Behind the Curve: Is the beauty industry lagging behind when it comes to retail?

As 360 experiences dominate retail, has the mainstream beauty industry reached its full potential in terms of innovation and customer engagement? 

The world of fashion retail is constantly evolving, with in-store innovation and hospitality crossovers introduced to keep customers excited and coming back for more. But has beauty retail reached its full potential?

Let’s start with digital innovations across the board – compared to fashion, in beauty we see some comparative limitations. Exploring beauty’s AR offerings, innovations seem to be slower since the Kylie Cosmetics lip kit filter or Charlotte Tilbury‘s “magic mirrors”. This strikes a stark contrast to say, fashion platforms Zero10’s newest collection of digital wearables.

Innovations in fashion AR make beauty equivalents seem underdeveloped (Credit: Zero10)

Why then, is there such comparative stagnation in the world of cosmetics first retail than compared to their fashion and conglomerate counterparts? 


It seems strange that the retail element of a market valued at $511 billion in 2022 (source: STATISTA), and expanding dramatically every year, is not being invested in and innovated in the same way.
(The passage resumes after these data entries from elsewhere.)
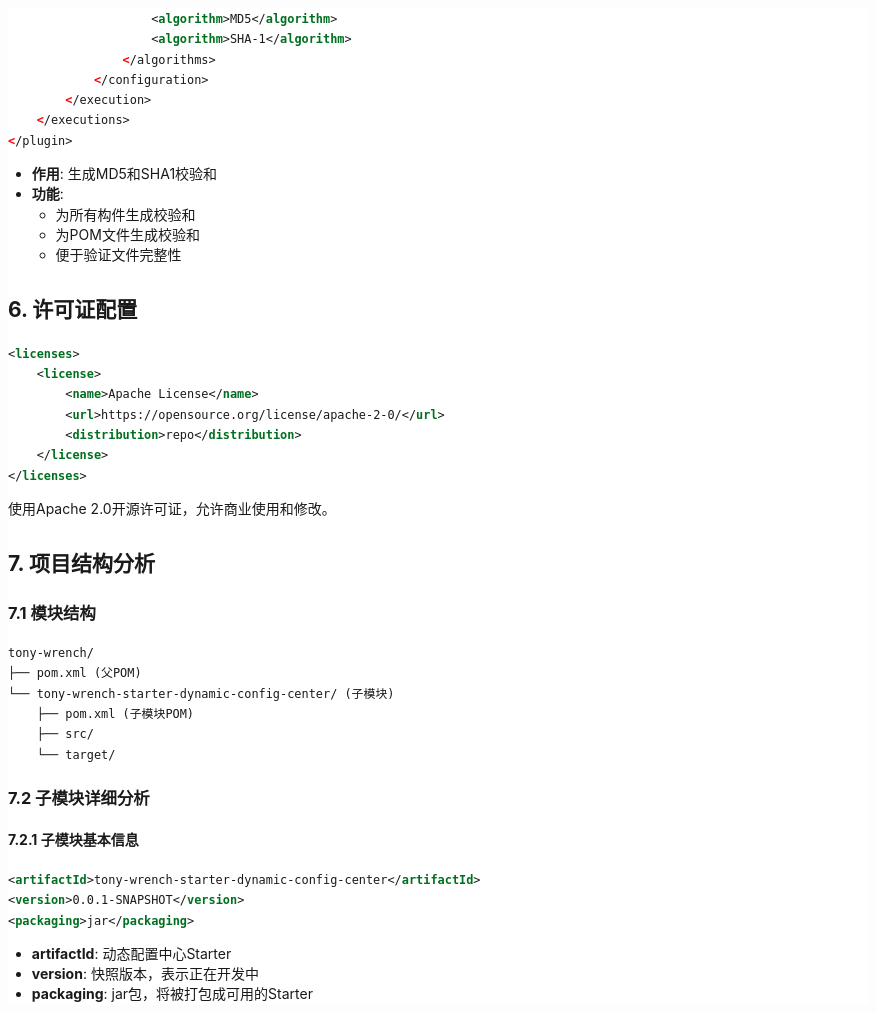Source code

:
 ```xml
                    <algorithm>MD5</algorithm>
                    <algorithm>SHA-1</algorithm>
                </algorithms>
            </configuration>
        </execution>
    </executions>
</plugin>
```
- **作用**: 生成MD5和SHA1校验和
- **功能**: 
  - 为所有构件生成校验和
  - 为POM文件生成校验和
  - 便于验证文件完整性

## 6. 许可证配置

```xml
<licenses>
    <license>
        <name>Apache License</name>
        <url>https://opensource.org/license/apache-2-0/</url>
        <distribution>repo</distribution>
    </license>
</licenses>
```

使用Apache 2.0开源许可证，允许商业使用和修改。

## 7. 项目结构分析

### 7.1 模块结构
```
tony-wrench/
├── pom.xml (父POM)
└── tony-wrench-starter-dynamic-config-center/ (子模块)
    ├── pom.xml (子模块POM)
    ├── src/
    └── target/
```

### 7.2 子模块详细分析

#### 7.2.1 子模块基本信息
```xml
<artifactId>tony-wrench-starter-dynamic-config-center</artifactId>
<version>0.0.1-SNAPSHOT</version>
<packaging>jar</packaging>
```

- **artifactId**: 动态配置中心Starter
- **version**: 快照版本，表示正在开发中
- **packaging**: jar包，将被打包成可用的Starter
We need only look to the infamous roster of Kardashian brands to see this lack of attention play out in parallel.

The Paris Pop-up for luxury shapewear ‘SKIMS’ are formed of shiny vacu-formed facades in various shades which explore the shapes, curves and skin tones of bodies. This mirrors the brand ethos of inclusivity, and an affinity and understanding for the female body. The changing rooms are sensitively designed, luxe and comfortable, offering carpeted pods within the space for secluded yet comfortable fitting experiences.  Kylie Skin and Cosmetics pop – ups are great at grabbing attention from their target demographic, but in terms of concept seem limited in comparison.

Skims Pop-Up in Paris is a beautifully sensitive retail space and a sensory exploration of human bodies.
Beauty pop-ups from brands like Kylie Skin and Huda Beauty are social media playgrounds.
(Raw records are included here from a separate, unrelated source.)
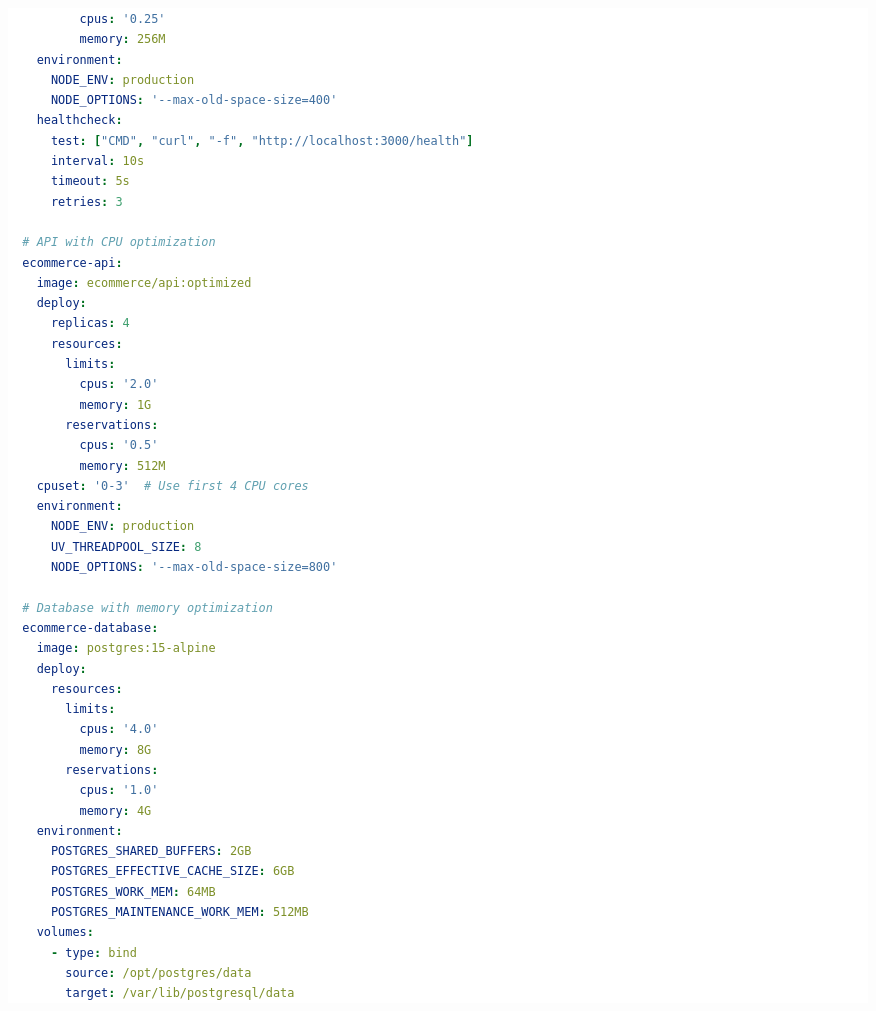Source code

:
 ```yaml
          cpus: '0.25'
          memory: 256M
    environment:
      NODE_ENV: production
      NODE_OPTIONS: '--max-old-space-size=400'
    healthcheck:
      test: ["CMD", "curl", "-f", "http://localhost:3000/health"]
      interval: 10s
      timeout: 5s
      retries: 3

  # API with CPU optimization
  ecommerce-api:
    image: ecommerce/api:optimized
    deploy:
      replicas: 4
      resources:
        limits:
          cpus: '2.0'
          memory: 1G
        reservations:
          cpus: '0.5'
          memory: 512M
    cpuset: '0-3'  # Use first 4 CPU cores
    environment:
      NODE_ENV: production
      UV_THREADPOOL_SIZE: 8
      NODE_OPTIONS: '--max-old-space-size=800'

  # Database with memory optimization
  ecommerce-database:
    image: postgres:15-alpine
    deploy:
      resources:
        limits:
          cpus: '4.0'
          memory: 8G
        reservations:
          cpus: '1.0'
          memory: 4G
    environment:
      POSTGRES_SHARED_BUFFERS: 2GB
      POSTGRES_EFFECTIVE_CACHE_SIZE: 6GB
      POSTGRES_WORK_MEM: 64MB
      POSTGRES_MAINTENANCE_WORK_MEM: 512MB
    volumes:
      - type: bind
        source: /opt/postgres/data
        target: /var/lib/postgresql/data
```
“A culture that embraces self-expression, identity fluidity and creative freedom combined with a generational love of personal care means the beauty industry has all the ingredients to create a perfect storm in retail.”


Some disrupters are already dipping their perfectly manicured nails in. Trailblazing pop-ups including Huda Beauty’s kaleidoscopic escapes and The INKEY List’s intelligently tech powered offering alongside unicorn brand DRUNK ELEPHANT’s psychedelic Paris activation all showcase what’s possible for beauty – the expectation is now for more traditionally led brands and permanent spaces to follow suit.

The Inkey Lists intelligently tech powered offering and Drunk Elephant’s psychedelic Paris activation all showcase what’s possible for beauty.

Digital brands bringing their offering to an IRL one have been making waves in the world of pop-ups and activation’s.

In the context of beauty and cosmetics however, a world of opportunity and partnerships remain relatively untrodden ground. TikTok shop, allowing creators and businesses to sell merchandise directly through the app, is growing in usage and revenue at a staggering rate with e-commerce revenue expected to reach $470 billion in the next few years.


“Tik-Tok’s commercial superpower is its ability to reach Gen-Z users in an effective, engaging way – who also happen to be the group spending more on skincare than any other demographic.”


Gen-Z users are not only more likely to buy products they’ve seen on Tik Tok, and over half of Gen-z users say they use the app to discover new products. However, the closest we currently have to an IRL ‘Tik-Tok Shop’ might be Superdrug‘s ‘trending on Tik Tok’ POS stands, showcasing an small edit of beauty products popularized on the platform – which still often sell out. An IRL ‘Tik Tok Shop’ beauty concept or marketplace, giving aspirational physical spaces and platforms to small businesses and creators seems like a logical step for online brands to make the all-important jump into the physical world.

An pop-up or marketplace concept for an e-commerce platform collaborating small businesses and creators like Tik-Tok shop would be a great oppurtinity to connect with customers IRL.

Major luxury conglomerate brands with beauty and fragrance divisions have led innovation and expand their reach into all these areas – recently MUGLER‘s Selfridges pop up and Dior’s Christmas cafe concept at Harrods. These create a place for discovery and delight, and lets new customers them take a piece of it away with them. The call now comes for beauty-first brands to do the same.

Dior's cafe pop-up at Harrods and Mugler's multi-sensory takeover of the Selfridges corner shop should inspire beauty first brands to do the same.